Вдруг откуда-то появились бабочки – целая стая. Размахивая апельсинового цвета крыльями, они сели на удочку Николая. А затем и на него самого. Те, что были у лица, принялись слизывать с него пот, забавно щекоча своими усиками и нежными крыльями. Николай, боясь спугнуть их, старался не шевелиться. Он нечто подобное себе даже представить не мог. А бабочки всё не улетали.
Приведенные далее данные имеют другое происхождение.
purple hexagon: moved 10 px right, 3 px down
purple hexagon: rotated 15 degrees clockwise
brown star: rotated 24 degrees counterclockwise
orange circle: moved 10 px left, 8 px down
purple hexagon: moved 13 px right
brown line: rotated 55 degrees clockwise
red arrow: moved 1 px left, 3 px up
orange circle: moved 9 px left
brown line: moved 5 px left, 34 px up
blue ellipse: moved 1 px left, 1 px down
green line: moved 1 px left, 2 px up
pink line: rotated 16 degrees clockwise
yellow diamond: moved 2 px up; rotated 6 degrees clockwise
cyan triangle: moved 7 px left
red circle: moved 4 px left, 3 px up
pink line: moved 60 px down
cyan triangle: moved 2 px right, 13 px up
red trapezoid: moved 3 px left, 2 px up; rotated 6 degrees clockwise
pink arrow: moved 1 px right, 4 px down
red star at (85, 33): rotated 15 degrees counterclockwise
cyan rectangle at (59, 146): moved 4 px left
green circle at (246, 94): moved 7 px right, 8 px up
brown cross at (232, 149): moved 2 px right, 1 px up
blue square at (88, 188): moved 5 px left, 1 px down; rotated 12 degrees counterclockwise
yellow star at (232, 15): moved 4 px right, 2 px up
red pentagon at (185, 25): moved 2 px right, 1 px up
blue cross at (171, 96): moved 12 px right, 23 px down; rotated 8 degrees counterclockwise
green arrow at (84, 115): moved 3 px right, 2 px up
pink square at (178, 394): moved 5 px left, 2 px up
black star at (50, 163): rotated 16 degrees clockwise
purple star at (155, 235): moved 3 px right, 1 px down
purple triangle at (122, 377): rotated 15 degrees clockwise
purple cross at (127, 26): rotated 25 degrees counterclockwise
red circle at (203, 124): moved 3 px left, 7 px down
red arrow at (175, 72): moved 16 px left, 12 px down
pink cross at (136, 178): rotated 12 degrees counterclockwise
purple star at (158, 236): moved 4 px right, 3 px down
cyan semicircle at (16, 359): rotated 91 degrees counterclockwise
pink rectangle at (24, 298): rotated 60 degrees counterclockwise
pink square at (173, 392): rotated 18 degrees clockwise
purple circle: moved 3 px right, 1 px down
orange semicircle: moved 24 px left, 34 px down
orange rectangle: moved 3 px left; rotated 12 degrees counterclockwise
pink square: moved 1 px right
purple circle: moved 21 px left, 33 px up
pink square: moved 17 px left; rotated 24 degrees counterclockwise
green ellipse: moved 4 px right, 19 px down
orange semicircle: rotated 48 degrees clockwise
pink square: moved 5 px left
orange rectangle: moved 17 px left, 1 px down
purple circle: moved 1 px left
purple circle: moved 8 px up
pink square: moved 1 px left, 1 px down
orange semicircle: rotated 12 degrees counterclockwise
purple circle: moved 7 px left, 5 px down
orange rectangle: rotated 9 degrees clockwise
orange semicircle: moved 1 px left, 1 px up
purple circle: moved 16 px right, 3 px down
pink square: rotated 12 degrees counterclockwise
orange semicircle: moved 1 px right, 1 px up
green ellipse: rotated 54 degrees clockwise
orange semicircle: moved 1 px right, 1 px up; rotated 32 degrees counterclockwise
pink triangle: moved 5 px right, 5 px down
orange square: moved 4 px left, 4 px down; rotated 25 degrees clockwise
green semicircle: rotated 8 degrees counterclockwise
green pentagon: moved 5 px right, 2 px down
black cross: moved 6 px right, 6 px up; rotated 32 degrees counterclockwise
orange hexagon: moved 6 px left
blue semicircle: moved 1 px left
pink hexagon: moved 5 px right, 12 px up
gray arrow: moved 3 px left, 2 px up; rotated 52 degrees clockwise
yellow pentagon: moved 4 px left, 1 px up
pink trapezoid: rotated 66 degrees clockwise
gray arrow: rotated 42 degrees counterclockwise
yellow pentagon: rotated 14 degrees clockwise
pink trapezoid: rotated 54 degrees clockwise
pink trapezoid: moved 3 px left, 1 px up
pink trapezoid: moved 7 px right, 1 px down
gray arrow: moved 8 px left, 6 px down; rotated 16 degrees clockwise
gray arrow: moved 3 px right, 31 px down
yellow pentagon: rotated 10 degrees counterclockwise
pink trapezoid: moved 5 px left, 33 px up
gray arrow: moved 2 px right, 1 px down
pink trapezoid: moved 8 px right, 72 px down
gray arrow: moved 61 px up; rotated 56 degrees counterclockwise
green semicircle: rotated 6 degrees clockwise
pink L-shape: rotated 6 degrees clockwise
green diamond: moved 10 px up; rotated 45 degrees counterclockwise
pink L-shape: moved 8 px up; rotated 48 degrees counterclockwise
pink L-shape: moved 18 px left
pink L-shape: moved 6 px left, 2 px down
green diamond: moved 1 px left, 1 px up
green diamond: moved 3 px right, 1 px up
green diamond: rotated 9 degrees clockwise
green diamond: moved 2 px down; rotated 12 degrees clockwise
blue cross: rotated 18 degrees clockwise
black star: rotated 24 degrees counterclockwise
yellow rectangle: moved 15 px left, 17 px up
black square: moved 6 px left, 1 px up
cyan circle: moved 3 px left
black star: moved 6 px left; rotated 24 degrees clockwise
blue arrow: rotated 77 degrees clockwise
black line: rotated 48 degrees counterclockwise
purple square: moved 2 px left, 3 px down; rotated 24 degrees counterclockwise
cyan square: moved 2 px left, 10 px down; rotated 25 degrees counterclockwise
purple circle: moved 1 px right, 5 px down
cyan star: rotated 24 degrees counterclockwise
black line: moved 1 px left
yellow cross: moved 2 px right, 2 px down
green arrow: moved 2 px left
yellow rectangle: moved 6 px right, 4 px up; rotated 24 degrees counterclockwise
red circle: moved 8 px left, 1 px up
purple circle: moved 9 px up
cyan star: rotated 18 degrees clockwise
Более того, когда отец предложил ему подняться со своего места, а потом вернуться, они опять уселись на его длинную телескопическую удочку и на него самого.
– Пап, такое бывает, наверное, только в раю, – Николай давно не испытывал такого душевного подъёма, такой детской радости.
– Ох, Николя, в этой жизни есть всё: и рай, и ад. Наверное, чтобы мы научились сравнивать и понимать. А ещё беречь. Смотри, какая необыкновенная красота тебя посетила, одарила своим вниманием и даже заботой, это бабочки перламутровки, – сообщил он.
– Вот где истинное богатство чувств, вот где палитра настоящего художника – природы. Да-а-а, папа, я счастлив, – отозвался Николай. Он прошёл вдоль берега реки, которая переливалась миллионами искр на полуденном солнце, неспешно двигалась в своём русле, время от времени тревожа волнами листья кувшинок. Обернулся. – Пап, пожалуй, я искупаюсь, – крикнул, раздеваясь. Вбежал в воду, нырнул. В следующий момент голова его показалась уже почти на середине реки.
Владимир Григорьевич поднялся со своего места, поправил козырек бейсболки, полюбовался картиной, как сын красиво и ловко рассекает речную гладь, как доплыл до противоположного берега, затем повернул обратно, лёг на воду.
– Пап, хорошо-то как! – раздался его голос, он фыркнул, нырнул, подплыл к берегу.
– Не то слово, сынок, – согласился Владимир Григорьевич.
– Не хочешь ко мне присоединиться? – предложил он, всё ещё пребывая в воде.
– Наперегонки? – тот стал раздеваться. – Как раньше?